My son turned one yesterday. I spent most of Sunday reminiscing about the labor–when Kirsten first felt contractions… going to the birth center… back labor… water injections in the back… getting into the birthing tub… the moment I first laid eyes on my son. Kirsten’s memory of the birth is far different than my own. Small wonder.
The last year has been, well, the most humbling and awe-inspiring time of my adult life. I can’t remember what my first 12 months on earth were like, but I’m guessing they were pretty intense, too. In retrospect, if someone had told me that Kirsten and I would be trying to raise two babies at once–a child and a climate change organization, both for the first time, mind you–I would have asked for a couple of months of straight sleep to prepare.

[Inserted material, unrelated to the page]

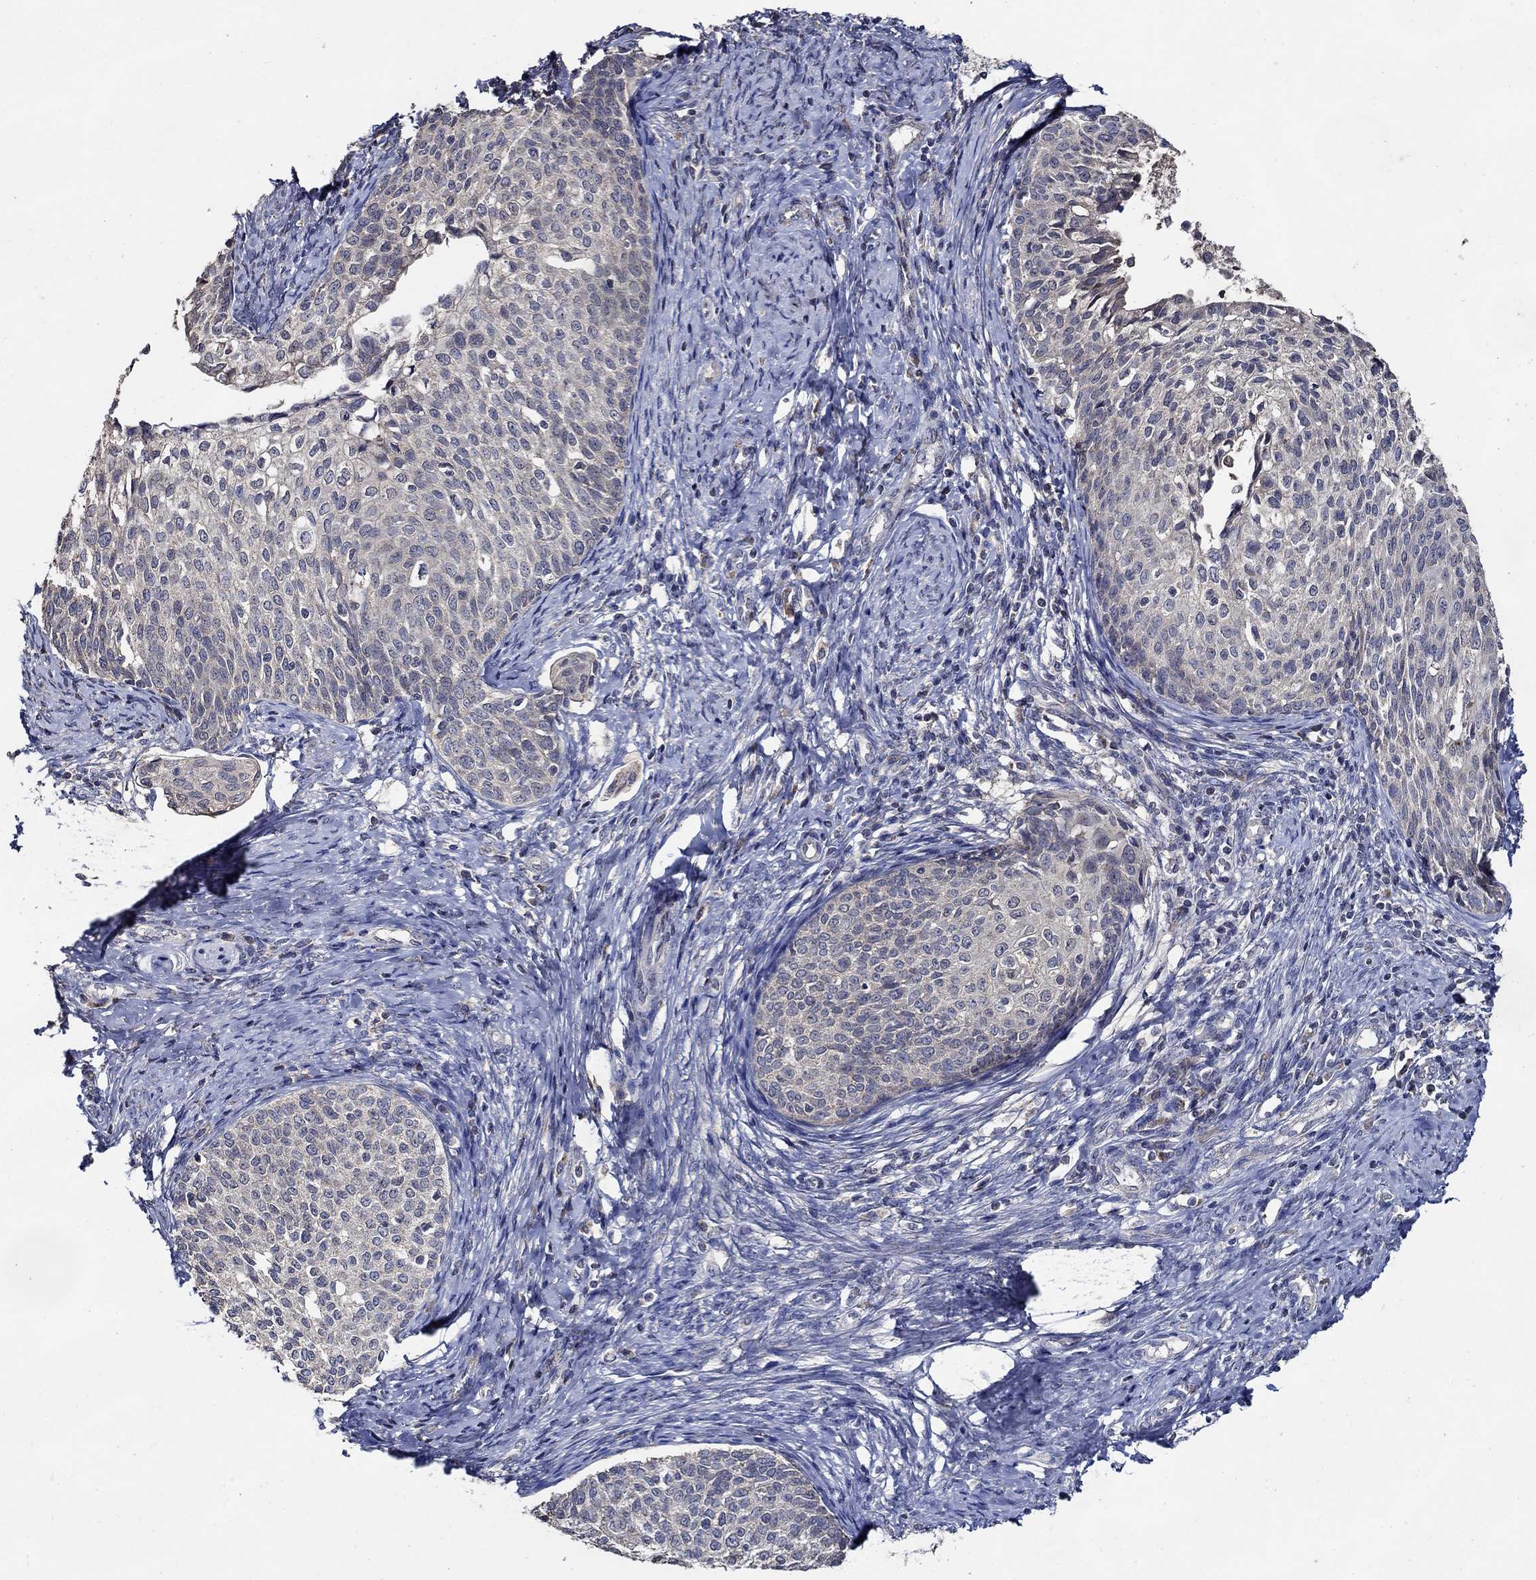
{"staining": {"intensity": "negative", "quantity": "none", "location": "none"}, "tissue": "cervical cancer", "cell_type": "Tumor cells", "image_type": "cancer", "snomed": [{"axis": "morphology", "description": "Squamous cell carcinoma, NOS"}, {"axis": "topography", "description": "Cervix"}], "caption": "DAB immunohistochemical staining of squamous cell carcinoma (cervical) displays no significant staining in tumor cells.", "gene": "WDR53", "patient": {"sex": "female", "age": 51}}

So, what’s surprised me the most? Well, beyond the apparently unlimited capacity of the human heart to feel joy, love, tenderness, fear, uncertainty, frustration, heart-breaking love … it’s the poop. The countless hours cleaning and discussing poop.

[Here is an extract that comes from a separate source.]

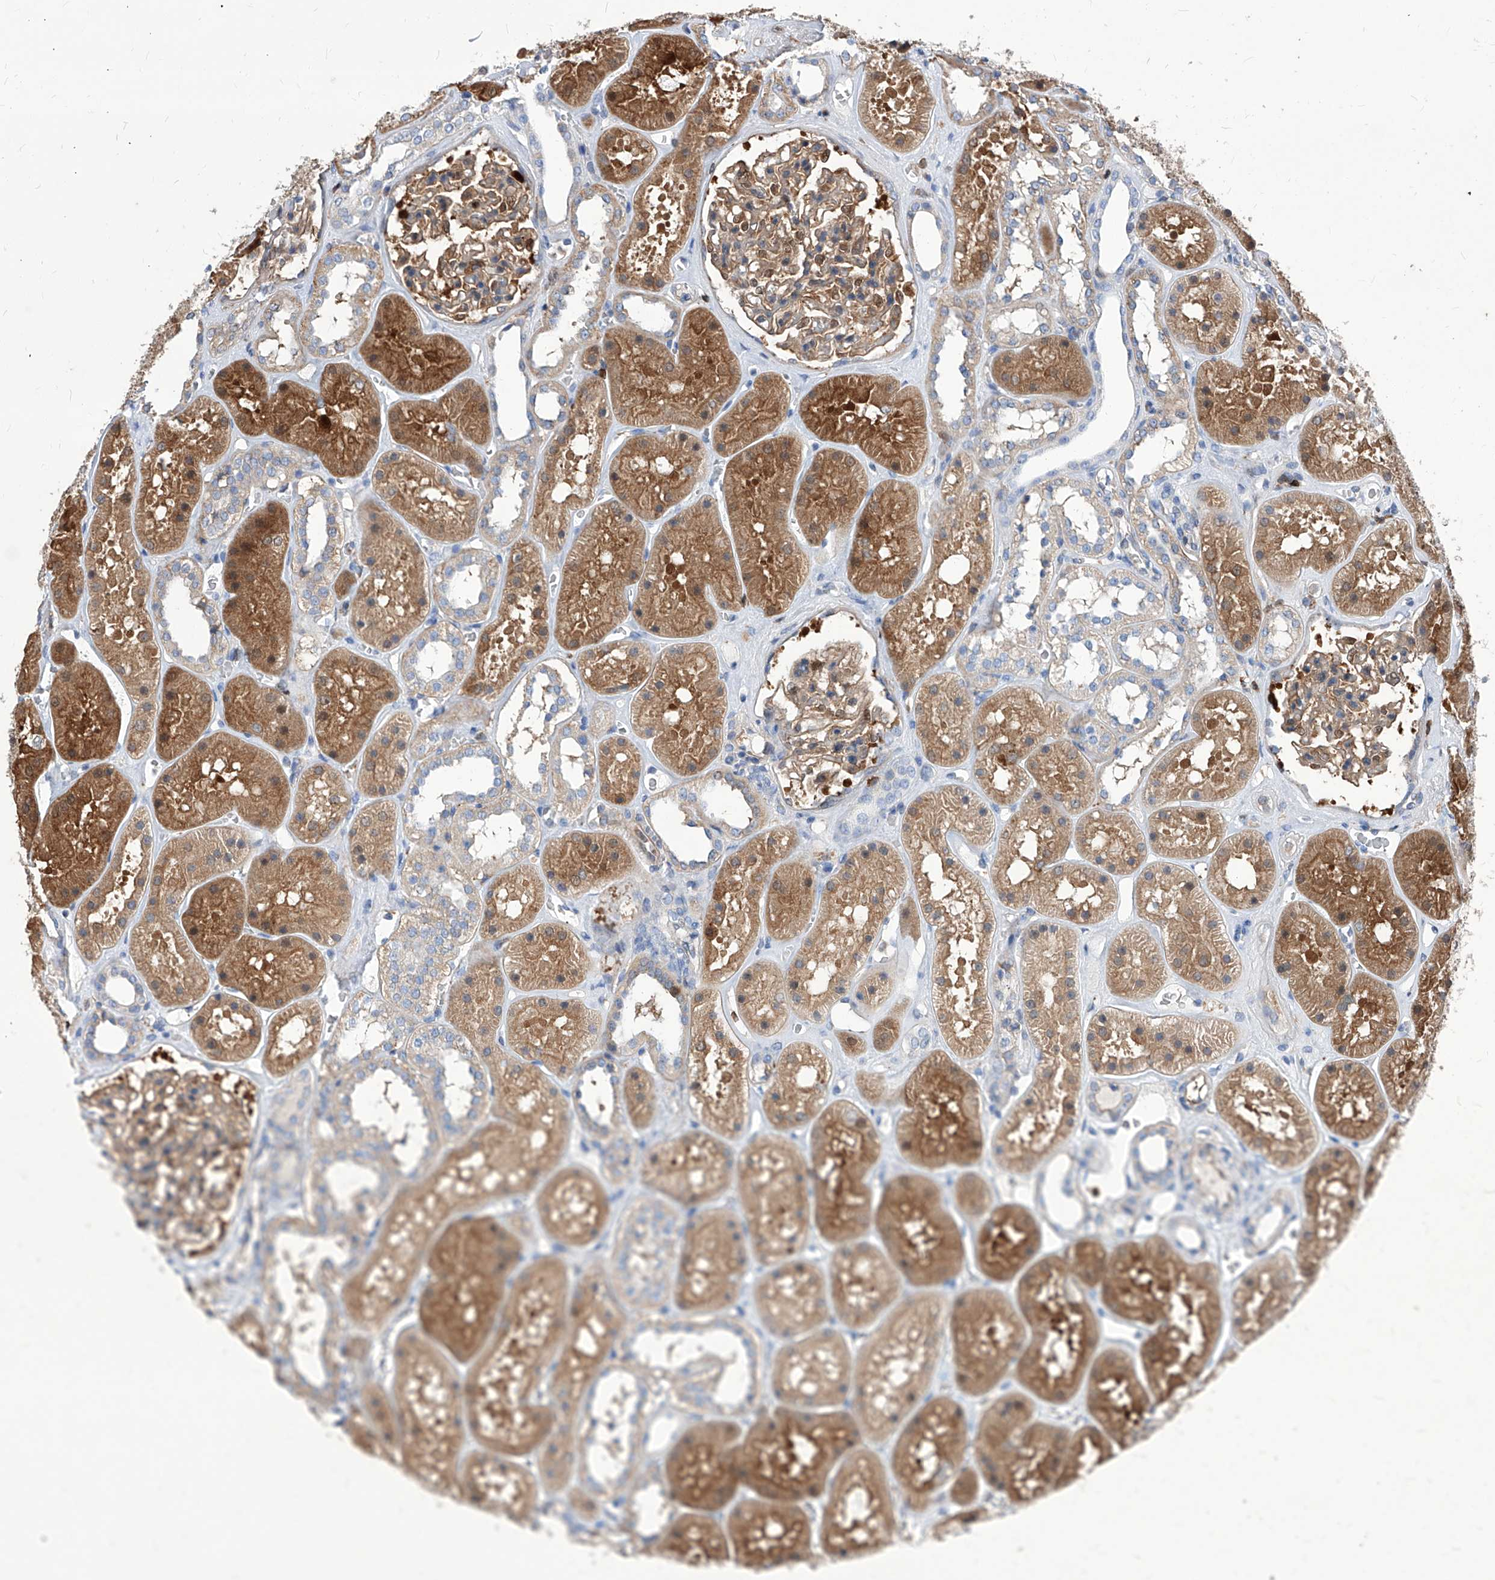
{"staining": {"intensity": "moderate", "quantity": "<25%", "location": "cytoplasmic/membranous"}, "tissue": "kidney", "cell_type": "Cells in glomeruli", "image_type": "normal", "snomed": [{"axis": "morphology", "description": "Normal tissue, NOS"}, {"axis": "topography", "description": "Kidney"}], "caption": "Cells in glomeruli display low levels of moderate cytoplasmic/membranous expression in about <25% of cells in unremarkable human kidney. (IHC, brightfield microscopy, high magnification).", "gene": "ABRACL", "patient": {"sex": "female", "age": 41}}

As I’m sure many parents can relate, the tension between caring for your child and working on something for which you have great passion is real. And so are the moments of resentment, panic that you can’t balance it all, and worry that one or both will suffer because you simply don’t have the time, energy or mental capacity to be always present. But when it comes to Climate Changers, there is far greater confluence and amplification between the two. My worry about the climate crisis and the future makes me that much more fierce of a protector and care-taker. And, of course, Climate Changers was born from and is about our love for our child and our empathy for other parents who feel the same for their own.